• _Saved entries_
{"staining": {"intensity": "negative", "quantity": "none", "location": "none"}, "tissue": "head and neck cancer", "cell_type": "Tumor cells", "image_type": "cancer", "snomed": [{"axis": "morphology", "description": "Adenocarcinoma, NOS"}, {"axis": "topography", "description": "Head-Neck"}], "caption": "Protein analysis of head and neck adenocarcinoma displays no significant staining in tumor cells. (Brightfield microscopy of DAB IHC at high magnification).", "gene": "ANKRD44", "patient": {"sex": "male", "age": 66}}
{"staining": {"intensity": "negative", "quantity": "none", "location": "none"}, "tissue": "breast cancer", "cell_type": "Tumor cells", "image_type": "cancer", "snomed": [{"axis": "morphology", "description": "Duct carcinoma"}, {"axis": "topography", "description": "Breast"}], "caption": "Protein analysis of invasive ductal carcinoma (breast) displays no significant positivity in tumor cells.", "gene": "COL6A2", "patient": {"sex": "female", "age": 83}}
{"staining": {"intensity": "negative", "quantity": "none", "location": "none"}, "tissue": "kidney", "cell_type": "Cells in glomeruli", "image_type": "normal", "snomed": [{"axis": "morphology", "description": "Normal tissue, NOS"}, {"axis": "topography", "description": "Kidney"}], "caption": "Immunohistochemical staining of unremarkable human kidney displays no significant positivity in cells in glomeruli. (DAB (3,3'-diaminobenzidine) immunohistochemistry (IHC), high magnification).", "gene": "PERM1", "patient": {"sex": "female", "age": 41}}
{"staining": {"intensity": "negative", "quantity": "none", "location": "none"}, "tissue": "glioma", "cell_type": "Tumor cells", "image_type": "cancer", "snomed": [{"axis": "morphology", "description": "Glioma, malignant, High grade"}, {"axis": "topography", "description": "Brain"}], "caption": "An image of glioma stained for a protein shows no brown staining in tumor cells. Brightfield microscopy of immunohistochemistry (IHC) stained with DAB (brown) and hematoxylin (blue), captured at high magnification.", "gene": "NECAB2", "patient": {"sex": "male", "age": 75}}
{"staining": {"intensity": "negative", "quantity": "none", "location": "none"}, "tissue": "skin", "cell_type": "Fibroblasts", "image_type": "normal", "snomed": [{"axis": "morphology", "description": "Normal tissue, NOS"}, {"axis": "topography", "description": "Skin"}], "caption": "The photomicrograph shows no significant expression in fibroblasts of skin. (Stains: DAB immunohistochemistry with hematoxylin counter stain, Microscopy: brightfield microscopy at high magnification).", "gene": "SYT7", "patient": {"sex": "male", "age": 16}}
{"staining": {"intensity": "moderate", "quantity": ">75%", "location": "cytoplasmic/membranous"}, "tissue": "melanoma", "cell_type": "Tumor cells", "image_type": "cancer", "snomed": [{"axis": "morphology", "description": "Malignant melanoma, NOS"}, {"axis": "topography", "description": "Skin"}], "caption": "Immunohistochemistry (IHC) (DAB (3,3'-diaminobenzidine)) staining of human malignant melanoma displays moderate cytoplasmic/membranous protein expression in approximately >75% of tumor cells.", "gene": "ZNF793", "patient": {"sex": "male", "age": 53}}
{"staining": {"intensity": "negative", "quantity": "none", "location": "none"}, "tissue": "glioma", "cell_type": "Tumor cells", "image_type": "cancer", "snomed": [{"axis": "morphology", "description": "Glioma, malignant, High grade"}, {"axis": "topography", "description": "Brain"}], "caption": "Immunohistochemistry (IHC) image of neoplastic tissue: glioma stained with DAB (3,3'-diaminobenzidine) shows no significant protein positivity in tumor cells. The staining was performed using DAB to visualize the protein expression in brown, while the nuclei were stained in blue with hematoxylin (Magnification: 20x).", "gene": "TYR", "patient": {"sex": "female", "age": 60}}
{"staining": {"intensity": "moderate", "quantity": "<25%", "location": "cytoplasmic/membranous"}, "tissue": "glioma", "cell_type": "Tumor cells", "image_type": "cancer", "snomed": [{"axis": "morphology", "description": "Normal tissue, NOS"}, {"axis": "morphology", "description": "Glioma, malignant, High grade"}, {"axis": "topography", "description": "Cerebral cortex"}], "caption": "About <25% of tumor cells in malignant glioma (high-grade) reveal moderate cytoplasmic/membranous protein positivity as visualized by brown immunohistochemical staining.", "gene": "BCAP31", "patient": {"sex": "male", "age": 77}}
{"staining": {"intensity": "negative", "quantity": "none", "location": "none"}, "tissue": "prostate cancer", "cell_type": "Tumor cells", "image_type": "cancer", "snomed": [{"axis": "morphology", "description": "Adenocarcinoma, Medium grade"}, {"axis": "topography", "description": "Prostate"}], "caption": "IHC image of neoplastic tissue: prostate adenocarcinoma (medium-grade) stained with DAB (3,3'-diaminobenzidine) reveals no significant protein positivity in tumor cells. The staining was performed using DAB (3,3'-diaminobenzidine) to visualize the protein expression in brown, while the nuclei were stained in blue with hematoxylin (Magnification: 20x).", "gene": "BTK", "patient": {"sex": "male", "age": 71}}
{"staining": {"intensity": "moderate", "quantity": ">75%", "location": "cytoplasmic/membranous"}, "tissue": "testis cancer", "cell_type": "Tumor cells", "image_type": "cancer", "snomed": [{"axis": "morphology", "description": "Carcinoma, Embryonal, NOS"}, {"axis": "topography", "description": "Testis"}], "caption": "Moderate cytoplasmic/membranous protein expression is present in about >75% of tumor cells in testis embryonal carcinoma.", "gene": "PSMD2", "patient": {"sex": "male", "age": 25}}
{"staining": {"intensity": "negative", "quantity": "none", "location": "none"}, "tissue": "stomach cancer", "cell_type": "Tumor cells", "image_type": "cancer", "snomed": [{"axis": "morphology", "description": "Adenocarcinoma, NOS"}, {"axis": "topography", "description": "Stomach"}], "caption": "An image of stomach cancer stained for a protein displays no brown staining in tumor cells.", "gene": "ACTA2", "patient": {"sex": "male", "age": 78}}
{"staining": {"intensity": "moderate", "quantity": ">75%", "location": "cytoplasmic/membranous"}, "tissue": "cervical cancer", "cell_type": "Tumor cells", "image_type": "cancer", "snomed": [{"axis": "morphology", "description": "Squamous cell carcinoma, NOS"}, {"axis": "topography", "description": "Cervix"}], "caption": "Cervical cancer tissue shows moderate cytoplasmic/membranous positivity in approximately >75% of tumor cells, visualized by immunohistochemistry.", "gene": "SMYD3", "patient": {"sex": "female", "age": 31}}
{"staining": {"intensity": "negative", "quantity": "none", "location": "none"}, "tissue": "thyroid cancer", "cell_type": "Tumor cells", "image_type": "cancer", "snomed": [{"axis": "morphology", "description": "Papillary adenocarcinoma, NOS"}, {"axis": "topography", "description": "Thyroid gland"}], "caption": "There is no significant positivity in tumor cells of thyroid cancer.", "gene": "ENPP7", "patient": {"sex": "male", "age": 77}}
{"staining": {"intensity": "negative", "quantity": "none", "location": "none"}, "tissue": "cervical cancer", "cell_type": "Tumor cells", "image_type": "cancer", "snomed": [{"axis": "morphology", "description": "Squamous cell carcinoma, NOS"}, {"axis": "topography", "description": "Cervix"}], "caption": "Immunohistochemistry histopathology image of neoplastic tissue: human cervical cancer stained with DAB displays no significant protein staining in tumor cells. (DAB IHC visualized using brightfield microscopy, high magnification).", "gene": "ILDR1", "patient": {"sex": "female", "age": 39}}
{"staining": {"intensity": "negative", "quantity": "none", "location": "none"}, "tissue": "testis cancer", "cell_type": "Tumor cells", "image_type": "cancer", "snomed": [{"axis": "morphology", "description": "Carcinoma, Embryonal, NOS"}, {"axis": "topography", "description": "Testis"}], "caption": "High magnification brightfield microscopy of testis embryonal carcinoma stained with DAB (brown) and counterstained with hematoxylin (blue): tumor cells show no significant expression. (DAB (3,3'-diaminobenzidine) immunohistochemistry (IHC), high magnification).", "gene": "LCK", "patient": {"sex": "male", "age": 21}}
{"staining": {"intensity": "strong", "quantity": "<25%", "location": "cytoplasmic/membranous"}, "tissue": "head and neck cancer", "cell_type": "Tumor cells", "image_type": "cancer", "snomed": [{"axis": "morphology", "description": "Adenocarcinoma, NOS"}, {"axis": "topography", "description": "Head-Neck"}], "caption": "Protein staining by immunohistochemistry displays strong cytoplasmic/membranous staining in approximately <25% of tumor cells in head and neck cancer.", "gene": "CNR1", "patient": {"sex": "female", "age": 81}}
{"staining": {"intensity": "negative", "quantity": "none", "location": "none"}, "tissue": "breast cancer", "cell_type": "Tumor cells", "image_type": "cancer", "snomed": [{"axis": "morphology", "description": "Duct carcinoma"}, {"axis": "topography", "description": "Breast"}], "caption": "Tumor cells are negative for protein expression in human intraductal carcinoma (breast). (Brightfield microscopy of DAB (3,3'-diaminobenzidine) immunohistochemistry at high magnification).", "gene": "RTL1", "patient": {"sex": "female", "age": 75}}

• _REQUIRED WORK_
Lines from the beginning of the data above through the line containing "image of glioma" are to be returned exactly, and no others.

• _RESULT_
{"staining": {"intensity": "negative", "quantity": "none", "location": "none"}, "tissue": "head and neck cancer", "cell_type": "Tumor cells", "image_type": "cancer", "snomed": [{"axis": "morphology", "description": "Adenocarcinoma, NOS"}, {"axis": "topography", "description": "Head-Neck"}], "caption": "Protein analysis of head and neck adenocarcinoma displays no significant staining in tumor cells. (Brightfield microscopy of DAB IHC at high magnification).", "gene": "ANKRD44", "patient": {"sex": "male", "age": 66}}
{"staining": {"intensity": "negative", "quantity": "none", "location": "none"}, "tissue": "breast cancer", "cell_type": "Tumor cells", "image_type": "cancer", "snomed": [{"axis": "morphology", "description": "Duct carcinoma"}, {"axis": "topography", "description": "Breast"}], "caption": "Protein analysis of invasive ductal carcinoma (breast) displays no significant positivity in tumor cells.", "gene": "COL6A2", "patient": {"sex": "female", "age": 83}}
{"staining": {"intensity": "negative", "quantity": "none", "location": "none"}, "tissue": "kidney", "cell_type": "Cells in glomeruli", "image_type": "normal", "snomed": [{"axis": "morphology", "description": "Normal tissue, NOS"}, {"axis": "topography", "description": "Kidney"}], "caption": "Immunohistochemical staining of unremarkable human kidney displays no significant positivity in cells in glomeruli. (DAB (3,3'-diaminobenzidine) immunohistochemistry (IHC), high magnification).", "gene": "PERM1", "patient": {"sex": "female", "age": 41}}
{"staining": {"intensity": "negative", "quantity": "none", "location": "none"}, "tissue": "glioma", "cell_type": "Tumor cells", "image_type": "cancer", "snomed": [{"axis": "morphology", "description": "Glioma, malignant, High grade"}, {"axis": "topography", "description": "Brain"}], "caption": "An image of glioma stained for a protein shows no brown staining in tumor cells. Brightfield microscopy of immunohistochemistry (IHC) stained with DAB (brown) and hematoxylin (blue), captured at high magnification.", "gene": "NECAB2", "patient": {"sex": "male", "age": 75}}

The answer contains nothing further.